Practices for someone who has died
It came out very beneficial to recite one mala of OM MANI PADME HUM dedicated for Arthur B., who died recently in Boston. Visualize the Thousand-arm Buddha of Compassion. Nectar beams emitted by the Buddha of Compassion purify, in particular, Arthur B. of all the negative karma he collected in this life and during beginningless past lives. You can also think that all sentient beings are purified of all their negative karma as well.
Make a strong request to the Buddha of Compassion that no matter in which realm the consciousness of Arthur B. may be, may it immediately be transferred to a pure land where he can become enlightened or be reborn in a perfect human body and soon achieve enlightenment by meeting a perfectly qualified Mahayana guru and the Mahayana teachings.

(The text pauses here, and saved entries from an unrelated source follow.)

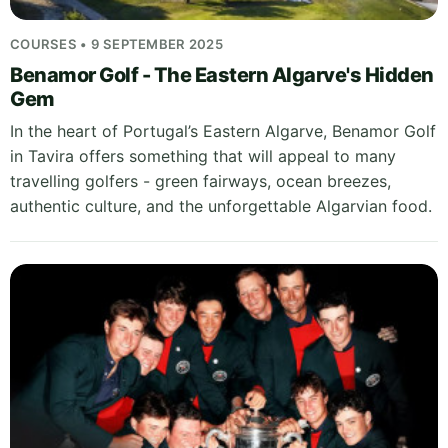
COURSES • 9 SEPTEMBER 2025
Benamor Golf - The Eastern Algarve's Hidden
Gem
In the heart of Portugal’s Eastern Algarve, Benamor Golf
in Tavira offers something that will appeal to many
travelling golfers - green fairways, ocean breezes,
authentic culture, and the unforgettable Algarvian food.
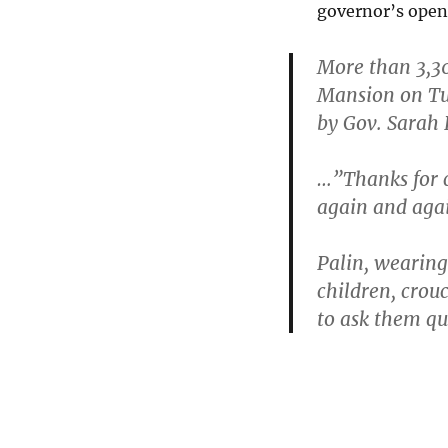
governor’s open
More than 3,30
Mansion on Tu
by Gov. Sarah 
…”Thanks for c
again and agai
Palin, wearing 
children, crouc
to ask them q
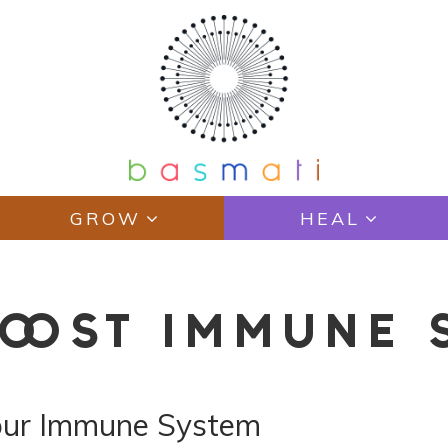
GROW
HEAL
BOOST IMMUNE 
our Immune System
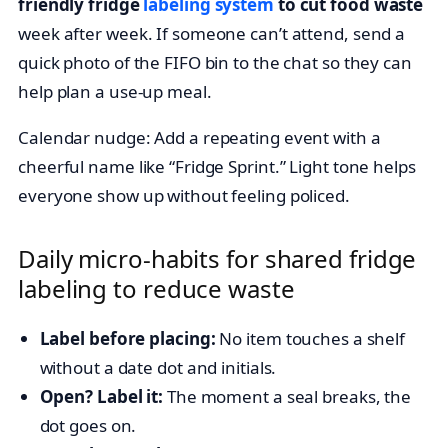
friendly fridge
labeling system
to cut food waste
week after week. If someone can’t attend, send a
quick photo of the FIFO bin to the chat so they can
help plan a use-up meal.
Calendar nudge: Add a repeating event with a
cheerful name like “Fridge Sprint.” Light tone helps
everyone show up without feeling policed.
Daily micro-habits for shared fridge
labeling to reduce waste
Label before placing:
No item touches a shelf
without a date dot and initials.
Open? Label it:
The moment a seal breaks, the
dot goes on.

[The retreat group recites together one mala of manis.] According to my divination, recitation of King of Prayers also came out very beneficial for this person. [The group recites King of Prayers.] Put yourself in the place of this person who has died. If it was you who had died this morning, how would it be? At the time of death and especially after death, you need so much help from others. If it was you who had died this morning and you knew that a group of people were praying for you, you would be so happy to have such incredible support. Even after death, such practice is very beneficial for the person who has died, and it is also beneficial as a practice that will enable you to benefit sentient beings like all the buddhas and bodhisattvas of the three times do.

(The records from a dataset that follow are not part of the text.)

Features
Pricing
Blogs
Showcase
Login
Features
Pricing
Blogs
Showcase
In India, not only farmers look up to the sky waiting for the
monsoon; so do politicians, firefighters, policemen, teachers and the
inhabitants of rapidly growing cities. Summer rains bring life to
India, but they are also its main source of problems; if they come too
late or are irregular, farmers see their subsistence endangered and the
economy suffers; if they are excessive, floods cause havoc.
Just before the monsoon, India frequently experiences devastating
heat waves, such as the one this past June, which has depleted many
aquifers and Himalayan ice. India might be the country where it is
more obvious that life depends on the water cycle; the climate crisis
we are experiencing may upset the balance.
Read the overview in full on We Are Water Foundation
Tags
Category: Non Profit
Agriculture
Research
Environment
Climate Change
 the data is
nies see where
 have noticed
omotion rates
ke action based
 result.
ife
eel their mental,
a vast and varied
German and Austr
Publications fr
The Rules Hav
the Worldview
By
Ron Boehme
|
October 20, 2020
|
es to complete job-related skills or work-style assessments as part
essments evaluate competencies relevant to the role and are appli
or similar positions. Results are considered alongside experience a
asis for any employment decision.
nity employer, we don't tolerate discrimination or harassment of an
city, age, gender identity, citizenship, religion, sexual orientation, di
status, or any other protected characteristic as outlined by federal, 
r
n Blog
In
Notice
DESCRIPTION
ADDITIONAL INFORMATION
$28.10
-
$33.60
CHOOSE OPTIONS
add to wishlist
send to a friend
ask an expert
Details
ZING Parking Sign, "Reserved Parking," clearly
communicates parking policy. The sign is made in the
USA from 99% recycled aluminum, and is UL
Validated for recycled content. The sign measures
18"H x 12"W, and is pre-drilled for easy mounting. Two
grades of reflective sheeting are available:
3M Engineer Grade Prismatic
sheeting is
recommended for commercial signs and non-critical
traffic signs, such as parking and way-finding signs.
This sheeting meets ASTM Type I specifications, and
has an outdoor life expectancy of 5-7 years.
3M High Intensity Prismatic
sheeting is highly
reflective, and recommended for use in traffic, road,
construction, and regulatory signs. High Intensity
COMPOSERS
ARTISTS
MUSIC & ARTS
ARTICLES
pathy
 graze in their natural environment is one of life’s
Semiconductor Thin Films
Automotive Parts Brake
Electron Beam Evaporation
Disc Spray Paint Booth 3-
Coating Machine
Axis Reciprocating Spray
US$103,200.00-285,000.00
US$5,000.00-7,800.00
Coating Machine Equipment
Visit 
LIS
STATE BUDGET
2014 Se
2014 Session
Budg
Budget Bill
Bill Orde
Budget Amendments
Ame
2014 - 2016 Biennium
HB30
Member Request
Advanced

When I was in Madison last year, I got translations of some of the eight prayers that are commonly recited in Tibetan Mahayana Buddhism as dedications for yourself and others, one of which is King of Prayers. I don’t know who did the translation, but it is excellent. One is a prayer to be born in the Blissful Realm, the pure land. I thought that it would be good to alternate King of Prayers and the Prayer to be Reborn in the Land of Bliss. It is not necessary to do all eight prayers one after another, but I thought it might be nice to have a change and do different dedication prayers. It is especially good to do Prayer to be Reborn in the Land of Bliss (De-wa-chen gyi mon-lam...). Then we know how to pray for all the important things.

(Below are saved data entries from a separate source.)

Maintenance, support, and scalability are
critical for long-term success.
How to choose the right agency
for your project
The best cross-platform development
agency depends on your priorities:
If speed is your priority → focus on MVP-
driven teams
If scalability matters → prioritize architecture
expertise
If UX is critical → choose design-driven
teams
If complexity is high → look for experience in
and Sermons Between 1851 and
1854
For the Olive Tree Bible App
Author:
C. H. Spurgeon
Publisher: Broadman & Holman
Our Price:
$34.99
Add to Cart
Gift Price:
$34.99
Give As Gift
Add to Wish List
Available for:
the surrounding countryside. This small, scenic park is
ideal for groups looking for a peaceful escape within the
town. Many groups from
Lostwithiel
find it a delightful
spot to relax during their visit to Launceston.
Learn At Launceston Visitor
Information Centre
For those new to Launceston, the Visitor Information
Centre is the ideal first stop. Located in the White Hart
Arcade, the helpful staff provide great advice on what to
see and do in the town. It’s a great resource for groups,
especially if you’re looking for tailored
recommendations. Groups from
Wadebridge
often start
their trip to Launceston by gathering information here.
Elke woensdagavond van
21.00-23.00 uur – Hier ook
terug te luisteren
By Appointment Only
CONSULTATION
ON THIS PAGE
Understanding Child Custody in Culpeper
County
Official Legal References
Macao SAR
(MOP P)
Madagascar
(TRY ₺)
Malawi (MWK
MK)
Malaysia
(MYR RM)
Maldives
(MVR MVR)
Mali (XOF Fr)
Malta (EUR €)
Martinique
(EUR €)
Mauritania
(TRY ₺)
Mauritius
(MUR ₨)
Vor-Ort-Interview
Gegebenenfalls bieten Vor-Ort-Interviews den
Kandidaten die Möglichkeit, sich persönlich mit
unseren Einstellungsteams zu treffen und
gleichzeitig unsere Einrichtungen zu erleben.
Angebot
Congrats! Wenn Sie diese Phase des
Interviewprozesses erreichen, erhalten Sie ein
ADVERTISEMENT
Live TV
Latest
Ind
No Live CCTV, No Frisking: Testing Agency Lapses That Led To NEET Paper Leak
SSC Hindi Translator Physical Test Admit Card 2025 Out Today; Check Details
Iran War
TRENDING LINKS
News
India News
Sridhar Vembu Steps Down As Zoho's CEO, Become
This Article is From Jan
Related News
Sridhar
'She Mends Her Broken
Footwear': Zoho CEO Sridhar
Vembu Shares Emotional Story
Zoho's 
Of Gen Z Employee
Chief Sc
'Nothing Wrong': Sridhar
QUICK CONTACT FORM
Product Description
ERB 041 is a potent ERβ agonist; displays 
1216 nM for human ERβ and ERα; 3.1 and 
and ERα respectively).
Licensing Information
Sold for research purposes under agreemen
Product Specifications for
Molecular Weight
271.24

As I mentioned at another time, when I was in Madison studying with Geshe Sopa Rinpoche last year, from time to time Geshe-la would receive requests for prayers from people. Geshe-la would call everybody there—all the other geshes and lamas—to do prayers. I thought it was extremely good that Geshe-la, when requested, took such precise care of people who had died and needed help. Geshe-la specifically decided to do prayers in the gompa room together with all the geshes and lamas there. Geshe Tengye, an old geshe who is one of Geshe-la’s disciples, led the prayers. Even though this Prayer to be Reborn in the Land of Bliss was not new to me, because he led the prayer, I somehow found it very effective and beneficial for my mind. It is actually a common prayer. I had thought to translate it into English and make it available so that students also get the chance to recite this prayer, but it seems that somebody has already translated it. I don’t know who did the translation, but it’s translated extremely well. I have a copy of the English translation, and I think it is very good to recite this to pray for yourself and for others. [See the FPMT Prayer Book.] I think that is all.